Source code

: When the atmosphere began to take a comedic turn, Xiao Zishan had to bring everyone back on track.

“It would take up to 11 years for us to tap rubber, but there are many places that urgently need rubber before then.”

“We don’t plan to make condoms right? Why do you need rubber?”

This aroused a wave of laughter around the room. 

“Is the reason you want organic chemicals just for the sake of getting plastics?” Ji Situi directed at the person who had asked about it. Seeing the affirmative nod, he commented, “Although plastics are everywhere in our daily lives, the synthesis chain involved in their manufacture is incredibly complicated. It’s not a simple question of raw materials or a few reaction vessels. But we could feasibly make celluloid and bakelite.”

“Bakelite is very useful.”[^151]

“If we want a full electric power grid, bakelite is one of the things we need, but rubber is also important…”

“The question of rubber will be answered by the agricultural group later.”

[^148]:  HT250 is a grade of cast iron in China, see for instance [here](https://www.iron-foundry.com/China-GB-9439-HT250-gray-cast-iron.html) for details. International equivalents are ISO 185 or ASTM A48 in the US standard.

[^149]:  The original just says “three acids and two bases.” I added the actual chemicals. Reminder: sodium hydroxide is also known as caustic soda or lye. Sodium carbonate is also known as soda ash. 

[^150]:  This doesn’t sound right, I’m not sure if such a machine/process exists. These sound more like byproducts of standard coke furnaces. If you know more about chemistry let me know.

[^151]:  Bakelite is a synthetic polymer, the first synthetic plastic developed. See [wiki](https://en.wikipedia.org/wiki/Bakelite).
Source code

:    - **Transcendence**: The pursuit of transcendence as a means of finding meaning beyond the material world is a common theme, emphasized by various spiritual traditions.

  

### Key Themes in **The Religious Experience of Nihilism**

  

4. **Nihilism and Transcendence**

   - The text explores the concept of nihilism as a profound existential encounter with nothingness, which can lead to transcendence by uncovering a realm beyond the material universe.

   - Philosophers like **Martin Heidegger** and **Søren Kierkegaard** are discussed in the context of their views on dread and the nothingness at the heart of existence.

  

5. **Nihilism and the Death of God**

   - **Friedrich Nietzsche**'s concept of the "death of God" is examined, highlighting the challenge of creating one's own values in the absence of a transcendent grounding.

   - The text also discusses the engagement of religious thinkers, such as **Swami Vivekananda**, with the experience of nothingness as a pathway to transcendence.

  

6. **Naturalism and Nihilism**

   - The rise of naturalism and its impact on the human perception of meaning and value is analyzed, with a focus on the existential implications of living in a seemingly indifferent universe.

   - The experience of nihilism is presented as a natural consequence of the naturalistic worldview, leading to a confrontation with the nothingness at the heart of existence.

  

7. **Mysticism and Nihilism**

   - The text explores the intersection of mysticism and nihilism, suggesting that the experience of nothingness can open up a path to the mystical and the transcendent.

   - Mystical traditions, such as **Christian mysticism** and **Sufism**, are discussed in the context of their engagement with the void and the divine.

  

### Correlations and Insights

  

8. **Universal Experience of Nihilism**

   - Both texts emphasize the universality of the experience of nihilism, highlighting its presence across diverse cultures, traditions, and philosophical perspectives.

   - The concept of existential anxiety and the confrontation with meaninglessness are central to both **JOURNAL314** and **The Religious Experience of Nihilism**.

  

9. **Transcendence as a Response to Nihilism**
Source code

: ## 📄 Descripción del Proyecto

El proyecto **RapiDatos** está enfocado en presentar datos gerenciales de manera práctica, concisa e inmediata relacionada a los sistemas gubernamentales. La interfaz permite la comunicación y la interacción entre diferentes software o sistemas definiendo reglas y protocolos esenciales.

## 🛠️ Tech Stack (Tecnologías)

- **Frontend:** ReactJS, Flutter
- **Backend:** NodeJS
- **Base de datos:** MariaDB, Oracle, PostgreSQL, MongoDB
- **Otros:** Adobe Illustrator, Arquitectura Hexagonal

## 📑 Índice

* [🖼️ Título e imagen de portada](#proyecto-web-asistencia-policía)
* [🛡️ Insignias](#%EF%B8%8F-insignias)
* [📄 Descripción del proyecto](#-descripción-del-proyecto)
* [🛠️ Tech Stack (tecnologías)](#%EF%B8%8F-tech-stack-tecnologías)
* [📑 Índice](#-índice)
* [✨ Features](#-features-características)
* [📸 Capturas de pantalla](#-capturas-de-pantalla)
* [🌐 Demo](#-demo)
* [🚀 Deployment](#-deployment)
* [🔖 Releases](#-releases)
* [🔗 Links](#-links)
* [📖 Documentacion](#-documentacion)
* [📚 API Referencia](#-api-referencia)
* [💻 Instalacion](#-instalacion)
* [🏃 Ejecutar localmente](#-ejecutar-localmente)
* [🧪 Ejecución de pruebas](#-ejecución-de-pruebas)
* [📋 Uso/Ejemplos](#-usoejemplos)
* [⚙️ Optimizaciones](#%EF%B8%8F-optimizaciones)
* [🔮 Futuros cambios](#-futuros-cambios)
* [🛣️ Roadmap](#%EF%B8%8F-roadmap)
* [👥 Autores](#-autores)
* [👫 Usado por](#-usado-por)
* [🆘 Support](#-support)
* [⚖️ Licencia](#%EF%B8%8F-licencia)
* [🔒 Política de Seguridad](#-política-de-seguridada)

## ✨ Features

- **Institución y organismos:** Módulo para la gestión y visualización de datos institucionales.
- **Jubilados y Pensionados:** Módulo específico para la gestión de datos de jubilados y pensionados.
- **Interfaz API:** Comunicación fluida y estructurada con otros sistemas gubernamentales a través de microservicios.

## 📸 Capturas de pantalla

-- REQUEST --
Which lines run from the first of the listing to the line containing "question of rubber"? Reproduce those exactly, both ends included.

-- SOLUTION --
Source code

: When the atmosphere began to take a comedic turn, Xiao Zishan had to bring everyone back on track.

“It would take up to 11 years for us to tap rubber, but there are many places that urgently need rubber before then.”

“We don’t plan to make condoms right? Why do you need rubber?”

This aroused a wave of laughter around the room. 

“Is the reason you want organic chemicals just for the sake of getting plastics?” Ji Situi directed at the person who had asked about it. Seeing the affirmative nod, he commented, “Although plastics are everywhere in our daily lives, the synthesis chain involved in their manufacture is incredibly complicated. It’s not a simple question of raw materials or a few reaction vessels. But we could feasibly make celluloid and bakelite.”

“Bakelite is very useful.”[^151]

“If we want a full electric power grid, bakelite is one of the things we need, but rubber is also important…”

“The question of rubber will be answered by the agricultural group later.”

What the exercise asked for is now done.